** Document excerpt **
== Segment start ==
I'd love to hear other people's thoughts:
- Do you like it? (+1s will do)
- What might your usecase be?
- Drawbacks
- Any of the drawbacks show-stoppers for you?
- Any drawbacks I didn't forsee?
- Compile/Lang teams
- Is this even feasible? I have no idea if this can actually be an AST transform.
== Segment end ==
** Material supplied **
== Segment start ==
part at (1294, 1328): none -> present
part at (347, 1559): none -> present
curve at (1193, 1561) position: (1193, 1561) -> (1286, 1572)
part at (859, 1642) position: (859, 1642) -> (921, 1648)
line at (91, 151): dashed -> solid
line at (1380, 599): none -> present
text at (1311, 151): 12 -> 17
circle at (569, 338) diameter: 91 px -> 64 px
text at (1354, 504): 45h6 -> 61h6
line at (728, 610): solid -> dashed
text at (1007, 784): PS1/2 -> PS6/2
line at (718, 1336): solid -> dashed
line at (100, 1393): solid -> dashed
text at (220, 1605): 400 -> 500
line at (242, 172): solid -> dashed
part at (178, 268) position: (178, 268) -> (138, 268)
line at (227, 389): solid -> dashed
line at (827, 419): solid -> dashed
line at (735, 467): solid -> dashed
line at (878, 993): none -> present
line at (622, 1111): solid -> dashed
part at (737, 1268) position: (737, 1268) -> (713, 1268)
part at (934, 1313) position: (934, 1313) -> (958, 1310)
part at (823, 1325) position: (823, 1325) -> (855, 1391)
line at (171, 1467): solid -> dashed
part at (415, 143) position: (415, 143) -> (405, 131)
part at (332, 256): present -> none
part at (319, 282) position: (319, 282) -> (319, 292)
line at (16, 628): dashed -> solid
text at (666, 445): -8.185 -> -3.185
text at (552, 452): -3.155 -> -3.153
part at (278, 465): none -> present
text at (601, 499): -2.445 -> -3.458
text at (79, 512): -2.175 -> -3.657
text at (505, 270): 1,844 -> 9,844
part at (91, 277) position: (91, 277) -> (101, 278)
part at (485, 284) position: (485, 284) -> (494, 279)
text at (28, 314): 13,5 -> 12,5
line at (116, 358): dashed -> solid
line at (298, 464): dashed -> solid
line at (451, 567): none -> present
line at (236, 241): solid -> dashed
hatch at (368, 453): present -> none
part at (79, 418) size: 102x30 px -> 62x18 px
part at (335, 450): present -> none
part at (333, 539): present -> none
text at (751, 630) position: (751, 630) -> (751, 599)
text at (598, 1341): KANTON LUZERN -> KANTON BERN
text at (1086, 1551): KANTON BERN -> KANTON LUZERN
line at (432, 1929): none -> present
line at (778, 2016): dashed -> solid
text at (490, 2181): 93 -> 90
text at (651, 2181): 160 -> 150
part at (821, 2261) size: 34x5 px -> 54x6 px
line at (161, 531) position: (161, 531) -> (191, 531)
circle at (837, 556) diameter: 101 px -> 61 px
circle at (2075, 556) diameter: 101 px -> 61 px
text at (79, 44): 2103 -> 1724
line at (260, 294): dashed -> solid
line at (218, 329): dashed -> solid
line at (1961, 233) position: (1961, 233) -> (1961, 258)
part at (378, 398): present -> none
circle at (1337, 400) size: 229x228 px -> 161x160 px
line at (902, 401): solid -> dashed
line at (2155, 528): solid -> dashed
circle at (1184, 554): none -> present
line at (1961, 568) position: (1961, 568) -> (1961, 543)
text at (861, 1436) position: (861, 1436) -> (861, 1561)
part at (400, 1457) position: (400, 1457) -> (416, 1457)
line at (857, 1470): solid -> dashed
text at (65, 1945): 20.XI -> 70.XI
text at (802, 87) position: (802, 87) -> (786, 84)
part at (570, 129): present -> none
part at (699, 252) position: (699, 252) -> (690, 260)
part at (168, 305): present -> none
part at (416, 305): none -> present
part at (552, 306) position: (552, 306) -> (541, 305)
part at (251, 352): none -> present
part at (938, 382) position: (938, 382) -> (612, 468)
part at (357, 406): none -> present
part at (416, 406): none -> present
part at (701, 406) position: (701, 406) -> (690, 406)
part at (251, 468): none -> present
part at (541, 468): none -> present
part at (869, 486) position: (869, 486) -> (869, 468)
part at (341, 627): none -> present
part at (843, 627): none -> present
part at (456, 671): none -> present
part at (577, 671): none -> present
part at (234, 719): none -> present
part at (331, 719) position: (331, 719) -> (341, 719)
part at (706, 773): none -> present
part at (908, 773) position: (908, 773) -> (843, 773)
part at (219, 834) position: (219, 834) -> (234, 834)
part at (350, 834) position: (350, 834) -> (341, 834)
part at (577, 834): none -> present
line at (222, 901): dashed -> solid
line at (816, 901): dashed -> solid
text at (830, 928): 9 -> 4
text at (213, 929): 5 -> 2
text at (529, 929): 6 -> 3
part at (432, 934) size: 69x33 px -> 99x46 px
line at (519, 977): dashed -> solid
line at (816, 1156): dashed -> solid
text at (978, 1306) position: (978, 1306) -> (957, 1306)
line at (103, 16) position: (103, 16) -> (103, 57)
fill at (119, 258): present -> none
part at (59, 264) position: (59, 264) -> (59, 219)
== Segment end ==
** Required tasks **
- a) Please write out the part of the forum post above that begins with the words containing "I'd love to" and ends with "an AST transform.".
- b) Answer these questions from the forum post above, one per line:
(i) Which teams are named in the list?
(ii) What does the author say they have no idea about?
(iii) What replies does the author say will do for the question "Do you like it?"?

** Completed exercise **
- a)
I'd love to hear other people's thoughts:
- Do you like it? (+1s will do)
- What might your usecase be?
- Drawbacks
- Any of the drawbacks show-stoppers for you?
- Any drawbacks I didn't forsee?
- Compile/Lang teams
- Is this even feasible? I have no idea if this can actually be an AST transform.

- b)
(i) The Compile/Lang teams.
(ii) Whether this can actually be an AST transform.
(iii) +1s.